De Kalmthoutse Heide bevindt zich op de grens met Nederland helemaal in het noorden van de provincie Antwerpen. Het natuurpark is een van de grootste natuurgebieden in Vlaanderen. Maar er is meer: het gebied loopt verder tot in Nederland en vormt hiermee een aaneengesloten wandelgebied (het grenspark De Zoom – Kalmthoutse Heide) van 60 km2.
Het natuurgebied bestaat uit een uniek heidelandschap met vennen en duinen, omzoomd door bossen. Je waant je hier in een verafgelegen stuk natuur en helemaal niet in het drukke Vlaanderen.
Landduinen
Je weet dat je de landduinen bereikt hebt als je door het mulle zand stapt. Zand en duinen vind je niet alleen aan zee. Maar waar komen die landduinen van de Kalmthoutse heide vandaan?

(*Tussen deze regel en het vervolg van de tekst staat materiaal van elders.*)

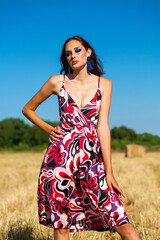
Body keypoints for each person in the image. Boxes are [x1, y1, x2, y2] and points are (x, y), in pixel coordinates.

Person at [22, 35, 141, 240]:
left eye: (77, 50)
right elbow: (28, 109)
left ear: (88, 52)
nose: (72, 56)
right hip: (59, 161)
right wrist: (49, 129)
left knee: (119, 219)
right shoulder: (56, 82)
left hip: (91, 160)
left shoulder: (104, 84)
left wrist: (109, 172)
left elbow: (102, 126)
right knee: (61, 226)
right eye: (68, 54)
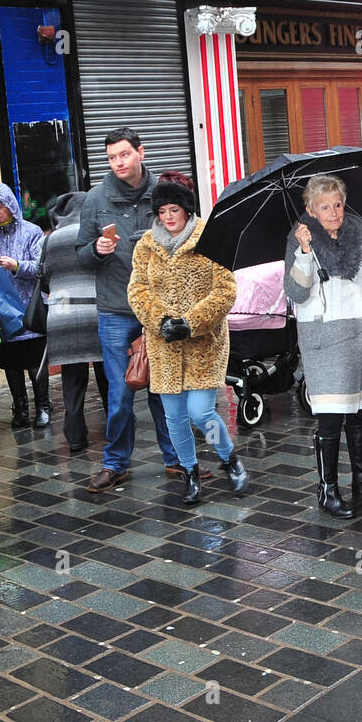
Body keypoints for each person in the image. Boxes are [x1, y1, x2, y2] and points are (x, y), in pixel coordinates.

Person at [127, 173, 247, 505]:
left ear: (186, 210)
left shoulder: (211, 238)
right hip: (163, 346)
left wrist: (191, 322)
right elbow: (137, 291)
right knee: (174, 418)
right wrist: (160, 320)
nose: (168, 216)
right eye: (162, 210)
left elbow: (225, 291)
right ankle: (191, 472)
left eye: (174, 210)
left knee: (200, 413)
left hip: (204, 346)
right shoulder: (146, 245)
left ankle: (228, 458)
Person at [285, 173, 362, 519]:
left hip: (359, 336)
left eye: (337, 204)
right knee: (331, 419)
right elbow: (296, 294)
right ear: (310, 209)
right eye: (324, 206)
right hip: (324, 341)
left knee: (359, 414)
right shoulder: (298, 240)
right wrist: (305, 253)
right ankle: (327, 489)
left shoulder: (358, 237)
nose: (333, 212)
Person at [76, 127, 180, 493]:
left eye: (124, 154)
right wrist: (96, 250)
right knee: (121, 393)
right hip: (116, 310)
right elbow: (81, 253)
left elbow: (182, 239)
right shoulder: (96, 199)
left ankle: (176, 459)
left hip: (157, 310)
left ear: (141, 152)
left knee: (164, 389)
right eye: (111, 157)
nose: (118, 162)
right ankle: (115, 464)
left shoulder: (163, 193)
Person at [0, 183, 50, 429]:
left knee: (35, 360)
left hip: (29, 306)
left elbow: (41, 267)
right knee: (11, 362)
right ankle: (20, 408)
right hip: (1, 309)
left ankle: (43, 406)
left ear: (11, 207)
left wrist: (17, 265)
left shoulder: (32, 232)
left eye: (1, 208)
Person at [40, 191, 108, 452]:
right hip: (96, 310)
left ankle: (76, 437)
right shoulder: (95, 235)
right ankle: (116, 428)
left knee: (72, 380)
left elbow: (43, 277)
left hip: (63, 315)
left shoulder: (50, 240)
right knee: (106, 376)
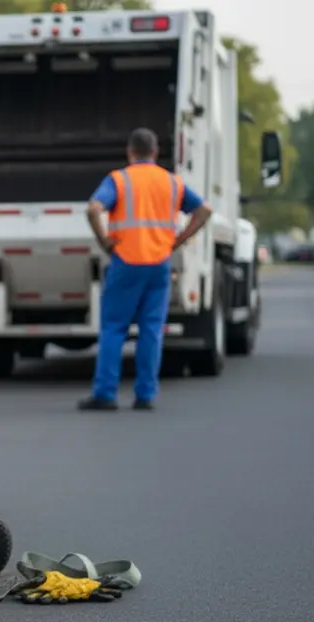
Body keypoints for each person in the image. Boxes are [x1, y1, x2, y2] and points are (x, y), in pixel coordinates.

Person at [78, 128, 214, 412]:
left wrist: (104, 241)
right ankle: (145, 395)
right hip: (158, 264)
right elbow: (204, 211)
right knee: (152, 330)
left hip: (126, 262)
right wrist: (179, 240)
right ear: (155, 153)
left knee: (114, 329)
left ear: (130, 152)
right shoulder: (172, 182)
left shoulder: (119, 179)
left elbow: (93, 209)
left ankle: (105, 394)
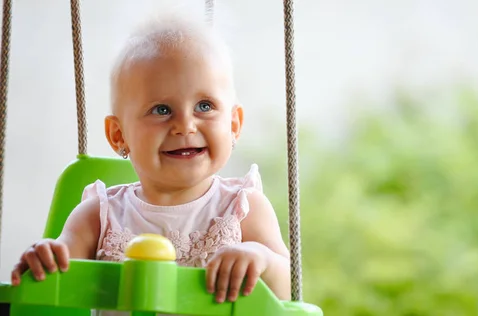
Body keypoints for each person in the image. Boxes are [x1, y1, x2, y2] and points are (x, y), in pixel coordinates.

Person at [10, 11, 291, 312]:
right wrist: (45, 257)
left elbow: (289, 290)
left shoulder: (243, 209)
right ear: (119, 135)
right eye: (161, 110)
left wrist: (260, 260)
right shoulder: (98, 217)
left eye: (204, 106)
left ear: (234, 124)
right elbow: (56, 275)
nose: (185, 125)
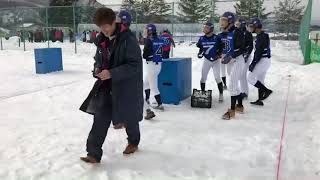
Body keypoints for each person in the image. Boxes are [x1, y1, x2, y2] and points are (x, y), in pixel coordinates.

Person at [80, 8, 143, 163]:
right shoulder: (101, 40)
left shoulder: (128, 40)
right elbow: (98, 60)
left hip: (126, 86)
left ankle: (133, 142)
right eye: (101, 27)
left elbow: (134, 65)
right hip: (106, 86)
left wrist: (113, 73)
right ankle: (93, 153)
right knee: (100, 117)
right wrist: (97, 69)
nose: (104, 30)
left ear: (114, 22)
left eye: (106, 26)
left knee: (129, 117)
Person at [219, 12, 246, 120]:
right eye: (222, 19)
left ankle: (232, 111)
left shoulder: (237, 32)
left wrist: (230, 55)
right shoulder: (226, 32)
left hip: (237, 60)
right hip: (231, 61)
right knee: (234, 85)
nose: (222, 22)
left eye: (224, 20)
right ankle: (240, 106)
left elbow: (241, 48)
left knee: (232, 85)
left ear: (230, 21)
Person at [247, 17, 273, 106]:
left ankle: (267, 91)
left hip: (263, 60)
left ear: (256, 26)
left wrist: (253, 64)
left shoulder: (262, 36)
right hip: (265, 60)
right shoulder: (262, 35)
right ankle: (260, 100)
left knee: (250, 78)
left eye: (252, 26)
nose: (250, 28)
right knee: (260, 80)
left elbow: (258, 52)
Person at [196, 22, 224, 102]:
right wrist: (200, 53)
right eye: (204, 27)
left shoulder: (217, 38)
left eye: (207, 27)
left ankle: (221, 94)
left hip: (216, 60)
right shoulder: (201, 38)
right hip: (207, 60)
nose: (204, 29)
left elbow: (222, 47)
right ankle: (203, 93)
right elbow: (201, 49)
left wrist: (219, 55)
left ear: (211, 29)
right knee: (203, 78)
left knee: (217, 77)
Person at [143, 24, 165, 115]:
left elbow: (145, 55)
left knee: (153, 87)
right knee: (145, 82)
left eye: (147, 30)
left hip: (152, 65)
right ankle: (147, 100)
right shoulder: (159, 39)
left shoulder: (149, 40)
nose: (145, 32)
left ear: (150, 31)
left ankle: (160, 104)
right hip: (158, 64)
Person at [236, 17, 253, 99]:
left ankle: (245, 93)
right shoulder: (236, 33)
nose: (237, 25)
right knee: (239, 75)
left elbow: (250, 46)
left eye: (239, 24)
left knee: (242, 75)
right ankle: (242, 92)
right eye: (237, 24)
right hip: (239, 56)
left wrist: (247, 54)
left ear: (242, 24)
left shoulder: (247, 33)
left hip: (246, 57)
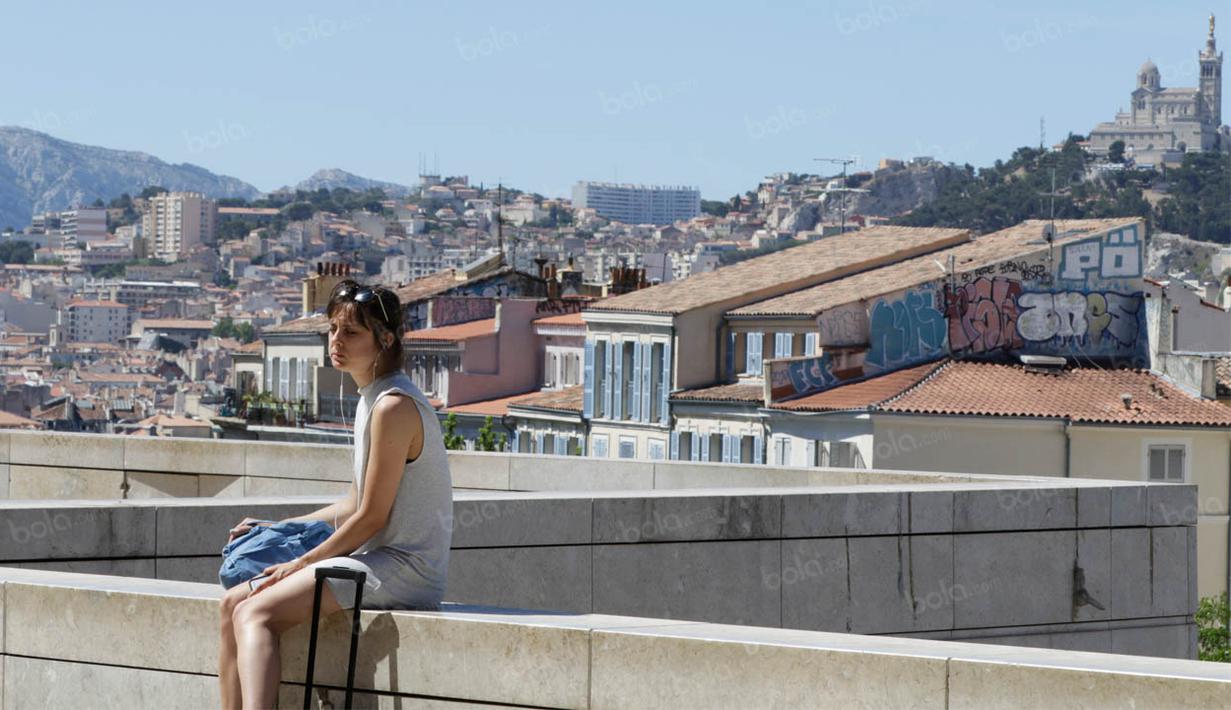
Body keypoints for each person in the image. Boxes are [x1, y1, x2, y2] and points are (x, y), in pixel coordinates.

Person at [218, 279, 453, 709]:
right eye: (333, 329)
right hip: (376, 558)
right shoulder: (372, 398)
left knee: (255, 613)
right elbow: (353, 502)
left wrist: (301, 562)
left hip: (405, 567)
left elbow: (371, 517)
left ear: (385, 339)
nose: (336, 341)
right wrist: (281, 526)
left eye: (351, 332)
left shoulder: (393, 406)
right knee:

Tijdens de ijstijden (70.000 – 15.000 jaar geleden) was de noordelijke poolkap behoorlijk groter dan vandaag. De Noordzee en de Schelde stonden droog: al het water zat gevangen in die ijskap. Er waaide voortdurend een koude wind die uit de droge beddingen zand aanvoerde en zo het noorden van België met een deken van zand bedekte.
Dat zand waaide op tot duinen. Sommige duinen zijn nog steeds actieve stuifduinen die tot 25 hoog kunnen zijn. Andere duinen zijn bedekt en gestabiliseerd door de vegetatie. Op deze arme gronden groeide er eerst heide, daarna namen de grassen het over en tenslotte werd het landschap bedekt met naaldbossen.

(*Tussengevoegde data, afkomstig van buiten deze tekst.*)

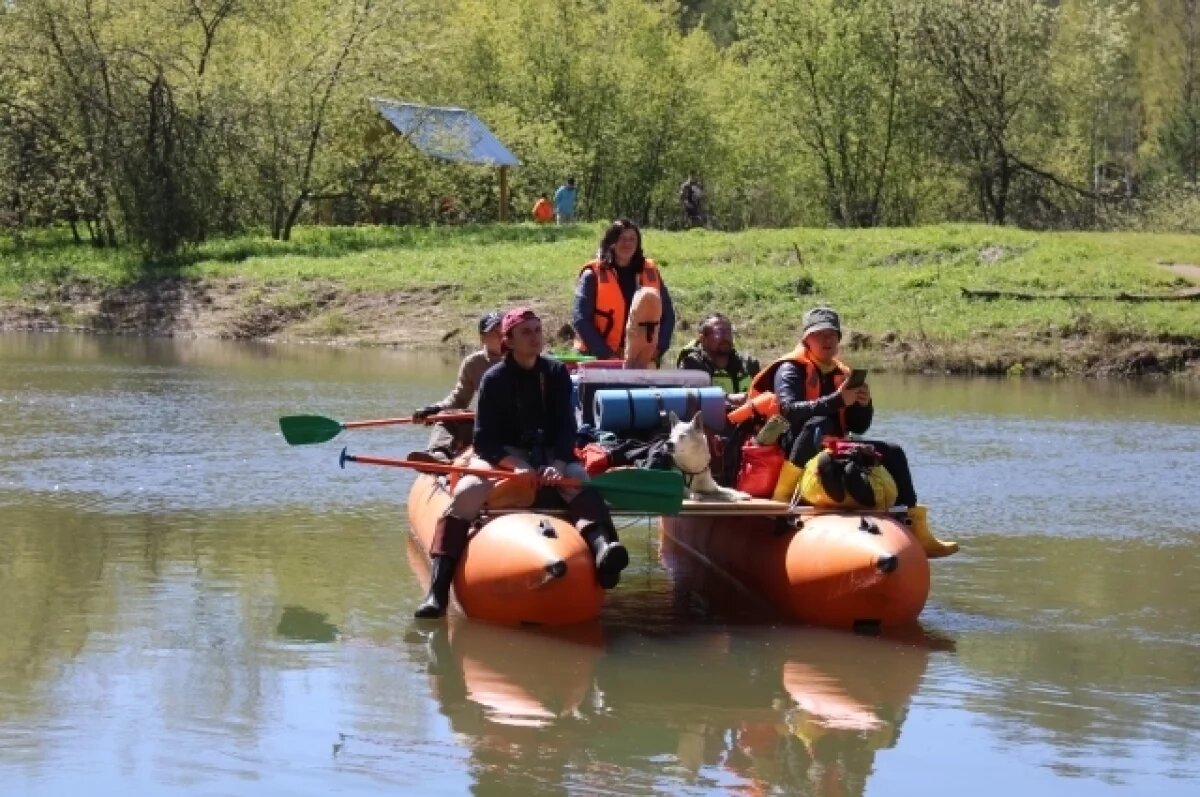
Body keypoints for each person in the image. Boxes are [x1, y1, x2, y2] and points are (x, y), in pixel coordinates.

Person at [414, 307, 630, 618]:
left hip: (549, 455)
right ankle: (437, 592)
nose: (534, 337)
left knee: (578, 479)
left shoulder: (556, 373)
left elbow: (566, 429)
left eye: (538, 330)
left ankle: (604, 552)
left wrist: (557, 464)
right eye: (526, 332)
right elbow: (484, 439)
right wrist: (513, 464)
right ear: (509, 341)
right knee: (469, 491)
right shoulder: (493, 379)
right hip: (502, 456)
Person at [744, 307, 958, 558]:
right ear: (806, 339)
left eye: (831, 334)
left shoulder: (843, 374)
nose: (826, 340)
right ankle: (782, 497)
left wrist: (862, 405)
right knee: (819, 422)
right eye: (819, 334)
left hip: (831, 445)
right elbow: (788, 410)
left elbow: (858, 427)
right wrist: (837, 400)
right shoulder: (790, 369)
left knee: (894, 451)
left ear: (838, 338)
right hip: (793, 445)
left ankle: (914, 526)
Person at [571, 218, 676, 364]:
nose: (627, 243)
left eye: (632, 239)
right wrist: (606, 355)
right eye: (622, 239)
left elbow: (668, 315)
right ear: (611, 242)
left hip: (641, 357)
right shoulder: (592, 274)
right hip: (597, 356)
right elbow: (580, 318)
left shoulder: (650, 272)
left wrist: (658, 349)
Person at [412, 311, 505, 462]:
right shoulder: (473, 363)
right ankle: (439, 454)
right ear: (482, 338)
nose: (501, 335)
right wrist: (435, 409)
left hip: (517, 429)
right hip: (484, 426)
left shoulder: (522, 358)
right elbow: (459, 399)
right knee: (448, 416)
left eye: (504, 330)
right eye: (495, 332)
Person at [676, 312, 761, 407]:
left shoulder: (749, 364)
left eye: (729, 331)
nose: (726, 337)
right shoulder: (691, 364)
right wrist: (727, 398)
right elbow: (693, 398)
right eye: (719, 332)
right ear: (702, 338)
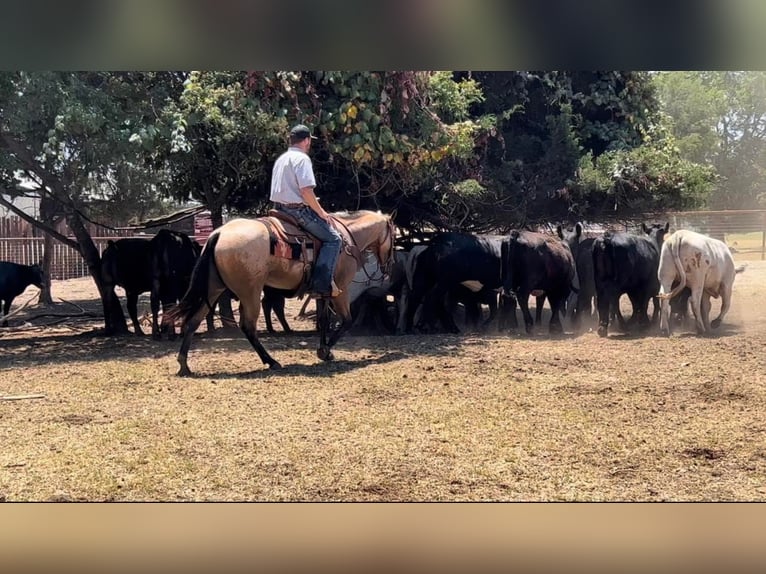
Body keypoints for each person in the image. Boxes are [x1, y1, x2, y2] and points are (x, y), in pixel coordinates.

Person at [270, 124, 342, 298]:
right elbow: (306, 191)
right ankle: (320, 285)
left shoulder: (282, 158)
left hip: (279, 209)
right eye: (309, 141)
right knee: (334, 239)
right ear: (306, 140)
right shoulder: (302, 159)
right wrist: (322, 213)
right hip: (297, 212)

Door boskap en begrazing heeft de mens deze evolutie gestopt, en ontstonden er opnieuw actieve duinen en heidelandschappen. Het landschap dat je nu ziet lijkt inderdaad precies op dat oeroude landschap, maar het zijn menselijke activiteiten die de natuurlijke evolutie terugdraaiden. Natuurbeheer heeft nu de taak overgenomen om dat oorspronkelijke landschap in stand te houden.
Droge en natte heide
Veel uitgestrekter dan de landduinen is de heide: je kan overheen de lage begroeiing eindeloos ver kijken. Er zijn twee soorten heide: natte en droge heide.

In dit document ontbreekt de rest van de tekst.